When something comes along that reminds us of the transformative power of a speech or a piece of lawmaking – of the capacity of parliaments to genuinely inspire – you don’t want to miss the moment.
First Peoples’ Assembly co-chairs Ngarra Murray and Rueben Berg are congratulated by Premier Jacinta Allan and government minister Gabrielle Williams after their speeches to parliament on Tuesday.Credit: Jason South
Peter Dutton reflected on this after his decision to boycott the apology to the stolen generations delivered by former prime minister Kevin Rudd. The Liberal Party didn’t agree with the apology, but Dutton came to regret missing the moment and the message this sent.
More than one member of the federal press gallery has privately lamented that, despite being keen observers of politics, they failed to detect the energy coursing through Julia Gillard’s misogyny speech until it short-circuited YouTube.
There was a moment in the Victorian parliament on Tuesday when Ngarra Murray and Rueben Berg, the co-chairs of the First Peoples’ Assembly, walked onto the green carpet of the Legislative Assembly to tell us what a treaty means to Aboriginal people.
With the treaty legislation being debated this week, their speeches captured the essence of what this historic agreement offers – a radical reset of the relationship between Aboriginal people and a state which despite decades of good intentions, has failed to remove social and economic inequities between white and black Victoria.
The speeches by Berg and Murray are applauded in parliament.Credit: Jason South
“No longer will policies be made about us, without us,” said Murray, a fourth-generation Aboriginal activist. Berg, a qualified architect now responsible for the grand designs of Gellung Warl – the self-governance architecture to be created by the treaty legislation – had not come cap in hand. “This is not a favour asked, but a right recognised,” he said.
Murray spoke first from the state opposition’s side of the House, and Berg followed in front of the government benches. When Berg finished, the public gallery, government MPs and the crossbench stood in rousing applause.
Opposition MPs stayed glued to their seats.
Eventually, after an agonising delay, a clutch of moderate Liberals – Jess Wilson, James Newbury, Roma Britnell and Rachel Westaway – got to their feet and joined in with polite applause. While Premier Jacinta Allan and other Labor ministers embraced Berg and Murray, no one from the opposition shook their hands.
Victorian Opposition Leader Brad Battin.Credit: AAP
This was a moment, perhaps the moment in the life of this parliament, and the opposition missed it.
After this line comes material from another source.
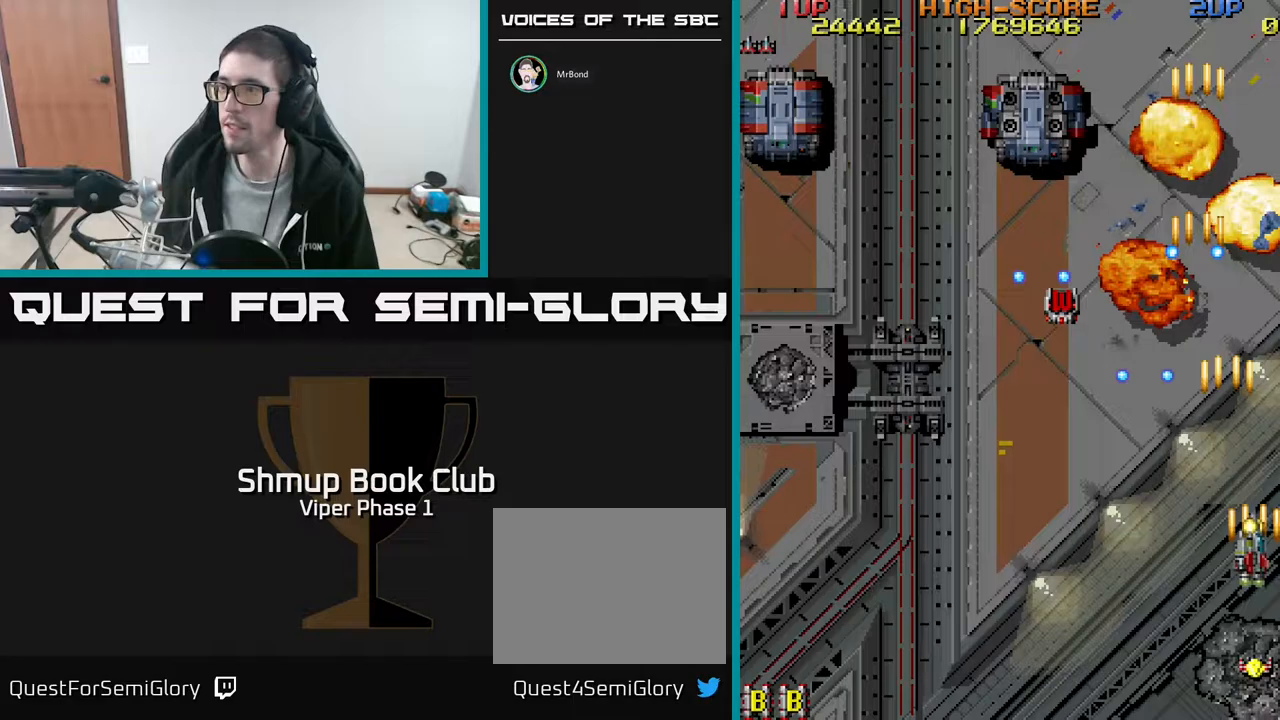
{"buttons": ["A", "DPAD_DOWN", "DPAD_LEFT"], "left_stick": "center", "events": [[17, "DPAD_RIGHT", "up"], [467, "DPAD_LEFT", "down"]]}
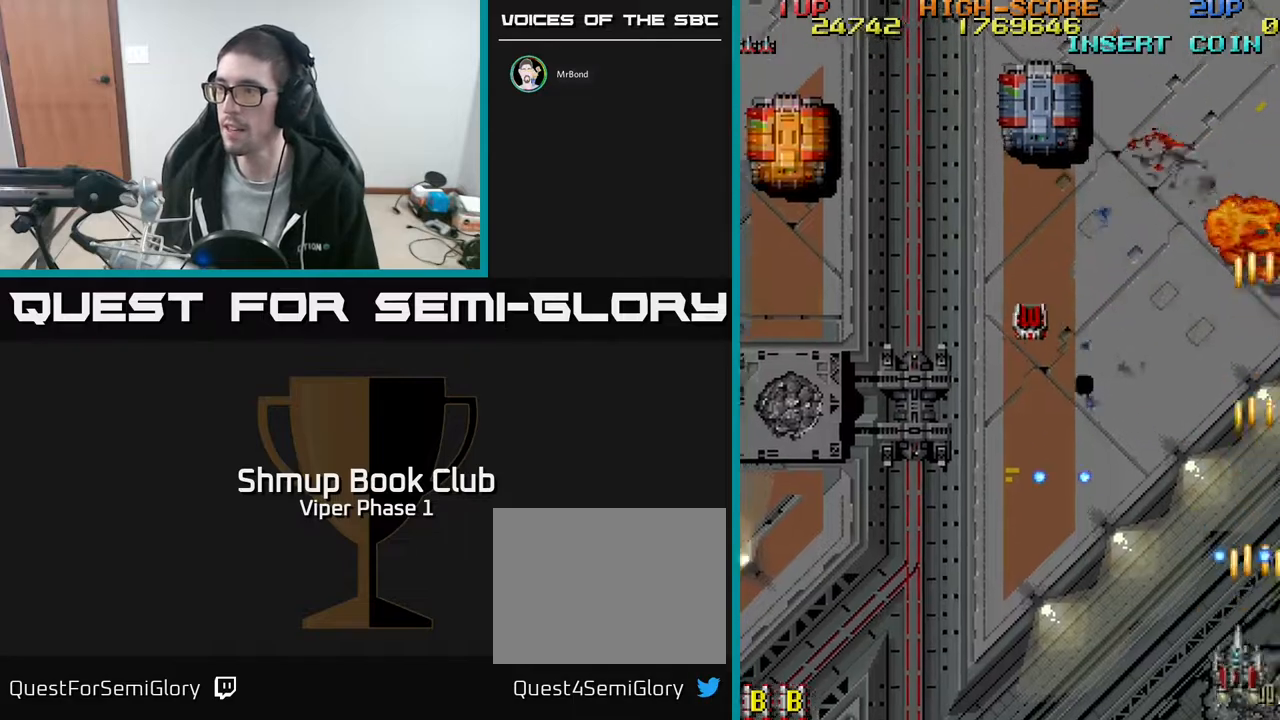
{"buttons": ["A", "DPAD_UP", "DPAD_LEFT"], "left_stick": "center", "events": [[33, "DPAD_DOWN", "up"], [67, "DPAD_UP", "down"], [183, "DPAD_LEFT", "up"], [350, "DPAD_LEFT", "down"]]}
Only a couple of hours earlier, Opposition Leader Brad Battin and Aboriginal affairs spokesperson Melina Bath had announced their plan to repeal the treaty legislation if the Coalition formed government after next November’s election.
The Victorian opposition has opposed a treaty since the Voice to federal parliament was rejected by the 2023 referendum. As Nationals leader Danny O’Brien told state parliament once debate on the bill resumed, it should surprise no one that the Liberals and Nationals are voting against it.
“We will always be working towards addressing those very fundamental issues where Aboriginal people are at a disadvantage,” he said. “That is going to be the focus of our engagement, not on treaty, which we do not think is the right way to go.”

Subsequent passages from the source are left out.